Tras los mismos pasos de las gestiones anteriores

Miranda atraviesa duros inconvenientes para conformar su nuevo gabinete y mantener una administración con intenciones reeleccionistas.

12 Abril 2002
Por Marcelo Aguaysol

Los hechos políticos que ocurrieron en la última década demostraron que toda gestión de gobierno atraviesa por cuatro estadios.

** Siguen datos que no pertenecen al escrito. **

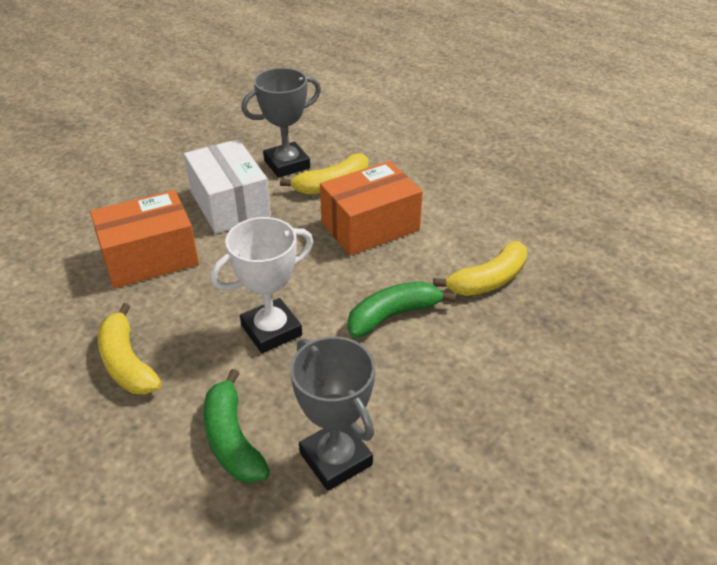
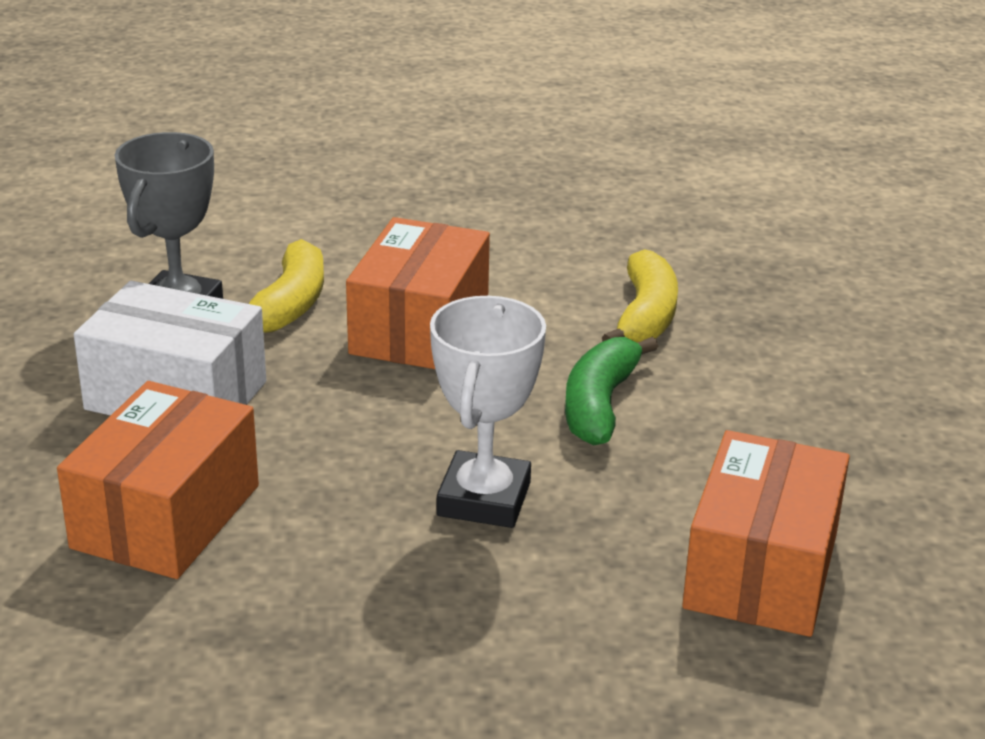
camera: 45 degrees left, 10 degrees down
yellow banana [98,303,162,395] -> none
green banana [203,369,270,483] -> none
grey trophy [290,336,375,491] -> orange box [682,430,850,637]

El primer año de administración se caracterizó por ser una etapa de reconocimiento del terreno; el segundo, de una constante búsqueda de alternativas para solucionar los problemas, con una cierta tranquilidad para gobernar. Al ingresar al tercer año, el poder obnubiló a los mandatarios de turno y, entonces, inician el lento pero inevitable recorrido hacia el camino de las complicaciones. En el cuarto y último año de gestión, los funcionarios ya no pueden controlar los asuntos de Estado y,además, en la transición institucional desde que se elige el nuevo gobernante hasta que asume (cuatro meses), la provincia sufre innumerables sofocones socioeconómicos.Julio Miranda parece seguir el mismo derrotero que su antecesor Antonio Bussi y, más atrás, que Ramón Ortega. La aguda crisis económica del país terminó por derrumbar algunos sueños de continuidad del actual gobernador. Pese a la resistencia social sobre la reelección, Miranda quema los últimos cartuchos para quedarse en el sillón de Lucas Córdoba hasta dentro de cinco años. Pero tiene limitaciones.
El presidente del PJ no puede dominar la tropa propia.

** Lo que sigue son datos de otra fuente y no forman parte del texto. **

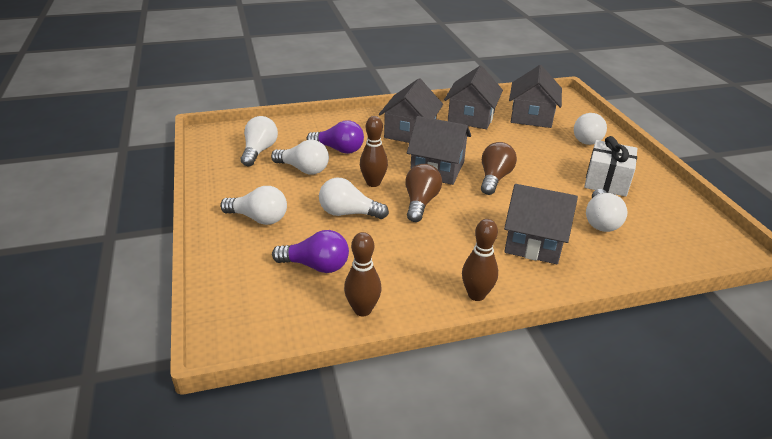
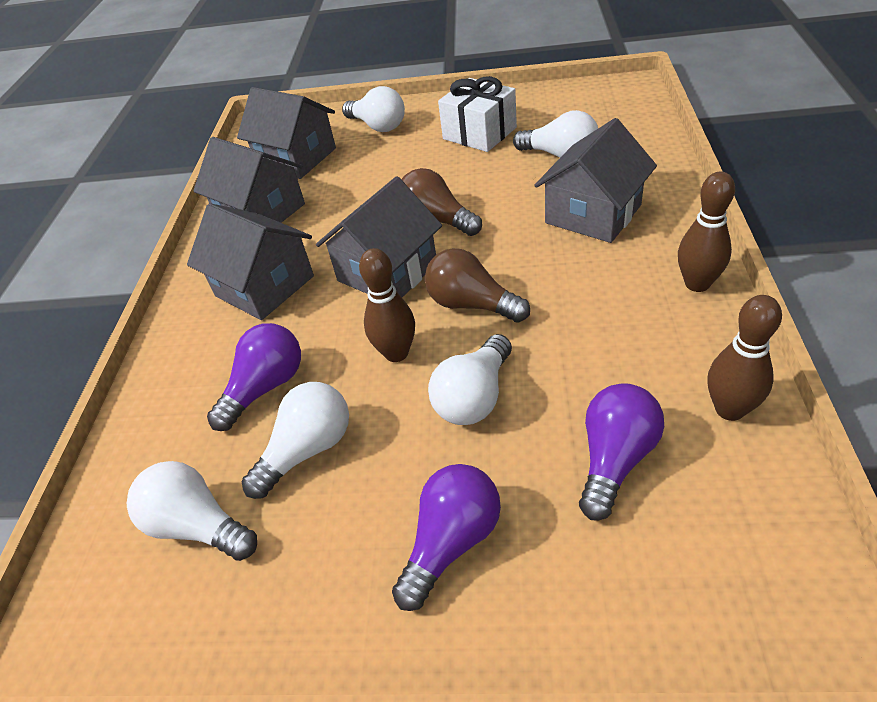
camera: 65 degrees left, 10 degrees up
white light bulb [220,186,287,225] -> purple light bulb [392,464,501,611]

Tampoco sale a la calle a observar la sensación que tienen los desesperanzados tucumanos que luchan, día tras día, con el almacenero, con el farmacéutico o con las empresas de servicio para que les acepten los bonos tal como dice el anverso del billete (a valor nominal).

Necesidad de alianzas
Los funcionarios del Poder Ejecutivo no saben qué hacer frente a la reestructuración estatal tan anunciada y tan postergada. De ese modo, la gestión mirandista cae estrepitosamente en la duda, sin planes que satisfagan las mínimas necesidades de los sufridos pobladores de esta provincia. Los gremios y los legisladores reclaman políticas claras a Miranda (salud, educación y seguridad).

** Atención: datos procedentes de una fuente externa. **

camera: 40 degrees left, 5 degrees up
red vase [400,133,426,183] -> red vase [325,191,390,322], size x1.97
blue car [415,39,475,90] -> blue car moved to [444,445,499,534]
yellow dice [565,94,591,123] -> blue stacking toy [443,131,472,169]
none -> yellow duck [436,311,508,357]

En los pasillos de la Casa de Gobierno, viejos punteros políticos del peronismo comentan que Miranda aún no hizo cambios en su gabinete porque no hay hombres que quieran asumir un cargo en el actual estado de cosas. Pero también, temen por la forma en que el gobernador encaró la reformulación de su gestión, con funcionarios que ya presentaron signos de desgaste sin saber qué quiere el conductor del PE.
Frente a ese panorama y ante la necesidad de sumar aliados, el gobernador salió a pedirles la ayuda a los legisladores oficialistas, no sólo para recuperar el "afecto societatis" partidario, sino también para apuntalar a una administración que muestra señales de debilidad.